Sept. 6, 2018: Ben Chin, chief of staff to Finance Minister Bill Morneau, to Jessica Prince, Wilson-Raybould’s chief of staff

He wanted to talk about SNC and what we could do, if anything, to address this. He said to her that if they don’t get a DPA, they will leave Montreal, and it’s the Quebec election right now, so we can’t have that happen. He said that they have a big meeting coming up on Tuesday and that this bad news may go public.

Sept. 16: Mathieu Bouchard and Elder Marques, senior advisors to the Prime Minister, to Jessica Prince

They said that they think we should be able to find a more reasonable resolution here. They told her that SNC’s next board meeting is on Thursday (Sept 20). They also mention the Quebec election context.

Sept. 17: Prime Minister Justin Trudeau and Clerk of the Privy Council Michael Wernick, to Wilson-Raybould

The PM again cited potential loss of jobs and SNC moving. Then to my surprise—the Clerk started to make the case for the need to have a DPA—he said ‘there is a board meeting on Thursday (Sept 20) with stock holders’ … ‘they will likely be moving to London if this happens’… ‘and there is an election in Quebec soon’…

At that point the PM jumped in stressing that there is an election in Quebec and that ‘and I am an MP in Quebec—the member for Papineau.’

I was quite taken aback. My response—and I remember this vividly—was to ask the PM a direct question while looking him in the eye—I asked: ‘Are you politically interfering with my role / my decision as the AG? I would strongly advise against it.’ The Prime Minister said, ‘No, no, no—we just need to find a solution.’
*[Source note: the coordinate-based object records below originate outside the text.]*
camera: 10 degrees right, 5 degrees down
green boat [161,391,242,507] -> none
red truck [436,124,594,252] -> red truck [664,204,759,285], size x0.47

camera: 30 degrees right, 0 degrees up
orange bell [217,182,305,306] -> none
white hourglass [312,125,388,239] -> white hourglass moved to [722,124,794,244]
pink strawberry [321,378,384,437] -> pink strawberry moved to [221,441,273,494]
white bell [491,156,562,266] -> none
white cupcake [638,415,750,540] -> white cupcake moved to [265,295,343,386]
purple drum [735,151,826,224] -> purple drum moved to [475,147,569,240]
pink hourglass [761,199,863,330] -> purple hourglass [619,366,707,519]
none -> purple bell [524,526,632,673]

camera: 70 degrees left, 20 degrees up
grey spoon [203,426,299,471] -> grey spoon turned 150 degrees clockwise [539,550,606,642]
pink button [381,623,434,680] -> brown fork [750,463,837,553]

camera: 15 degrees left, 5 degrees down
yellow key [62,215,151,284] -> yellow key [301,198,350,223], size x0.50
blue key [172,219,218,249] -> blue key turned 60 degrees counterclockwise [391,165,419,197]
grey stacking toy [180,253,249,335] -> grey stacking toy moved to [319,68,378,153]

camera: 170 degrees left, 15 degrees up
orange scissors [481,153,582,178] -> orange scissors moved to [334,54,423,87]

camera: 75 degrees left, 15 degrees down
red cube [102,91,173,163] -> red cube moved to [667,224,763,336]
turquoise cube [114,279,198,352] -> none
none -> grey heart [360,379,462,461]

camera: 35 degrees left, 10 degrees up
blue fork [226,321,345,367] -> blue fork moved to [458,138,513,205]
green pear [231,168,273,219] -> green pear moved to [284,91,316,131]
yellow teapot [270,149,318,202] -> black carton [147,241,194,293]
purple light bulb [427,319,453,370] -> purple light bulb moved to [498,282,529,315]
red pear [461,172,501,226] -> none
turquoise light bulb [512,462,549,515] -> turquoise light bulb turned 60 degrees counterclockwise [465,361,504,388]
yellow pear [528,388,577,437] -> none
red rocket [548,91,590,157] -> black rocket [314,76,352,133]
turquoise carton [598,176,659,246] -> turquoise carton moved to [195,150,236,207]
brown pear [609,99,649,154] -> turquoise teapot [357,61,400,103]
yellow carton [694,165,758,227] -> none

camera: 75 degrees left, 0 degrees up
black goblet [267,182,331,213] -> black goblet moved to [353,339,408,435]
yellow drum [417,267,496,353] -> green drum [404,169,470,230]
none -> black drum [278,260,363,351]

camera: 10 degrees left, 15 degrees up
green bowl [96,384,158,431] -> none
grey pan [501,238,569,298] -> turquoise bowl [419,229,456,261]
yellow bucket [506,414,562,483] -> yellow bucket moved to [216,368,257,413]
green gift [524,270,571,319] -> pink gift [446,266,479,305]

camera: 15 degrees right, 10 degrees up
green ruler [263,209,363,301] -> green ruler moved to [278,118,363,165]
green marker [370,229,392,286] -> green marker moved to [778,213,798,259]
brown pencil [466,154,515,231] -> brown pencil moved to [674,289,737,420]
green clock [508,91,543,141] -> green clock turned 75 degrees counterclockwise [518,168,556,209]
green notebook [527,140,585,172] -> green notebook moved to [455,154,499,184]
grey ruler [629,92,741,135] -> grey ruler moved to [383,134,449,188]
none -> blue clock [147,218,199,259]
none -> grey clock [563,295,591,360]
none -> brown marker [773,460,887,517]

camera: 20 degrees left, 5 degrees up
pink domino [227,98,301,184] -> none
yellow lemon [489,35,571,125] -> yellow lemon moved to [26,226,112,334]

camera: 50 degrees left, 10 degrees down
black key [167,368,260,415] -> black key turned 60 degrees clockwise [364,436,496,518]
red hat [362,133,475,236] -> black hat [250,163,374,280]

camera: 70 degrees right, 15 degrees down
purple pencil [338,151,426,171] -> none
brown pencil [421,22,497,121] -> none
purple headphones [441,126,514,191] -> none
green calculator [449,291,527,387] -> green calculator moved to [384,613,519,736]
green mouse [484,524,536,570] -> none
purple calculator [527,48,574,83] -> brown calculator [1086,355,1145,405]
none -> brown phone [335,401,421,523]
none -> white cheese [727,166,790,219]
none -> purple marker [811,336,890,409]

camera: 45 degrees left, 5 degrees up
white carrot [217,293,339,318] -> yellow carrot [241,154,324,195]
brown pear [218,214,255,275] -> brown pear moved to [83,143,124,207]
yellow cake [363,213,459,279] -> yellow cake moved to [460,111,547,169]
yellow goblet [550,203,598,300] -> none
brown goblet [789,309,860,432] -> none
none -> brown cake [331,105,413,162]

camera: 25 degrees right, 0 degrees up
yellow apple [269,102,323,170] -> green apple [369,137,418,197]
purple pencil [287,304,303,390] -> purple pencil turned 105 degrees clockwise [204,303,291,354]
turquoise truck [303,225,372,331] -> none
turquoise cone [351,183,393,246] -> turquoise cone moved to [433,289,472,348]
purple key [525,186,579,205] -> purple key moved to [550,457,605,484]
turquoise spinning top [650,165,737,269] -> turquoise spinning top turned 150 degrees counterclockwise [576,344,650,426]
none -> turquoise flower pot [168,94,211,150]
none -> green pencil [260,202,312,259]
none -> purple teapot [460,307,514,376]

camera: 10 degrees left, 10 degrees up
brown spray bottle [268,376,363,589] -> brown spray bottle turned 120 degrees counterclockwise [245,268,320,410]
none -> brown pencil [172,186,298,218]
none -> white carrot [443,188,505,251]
Oct. 26: Mathieu Bouchard to Jessica Prince

My COS (chief of staff) said that this would obviously be perceived as interference and her boss questioning the DPP’s decision. Mathieu said that if—six months from the election—SNC announces they are moving their headquarters out of Canada, that is bad. He said “we can have the best policy in the world, but we need to be re-elected.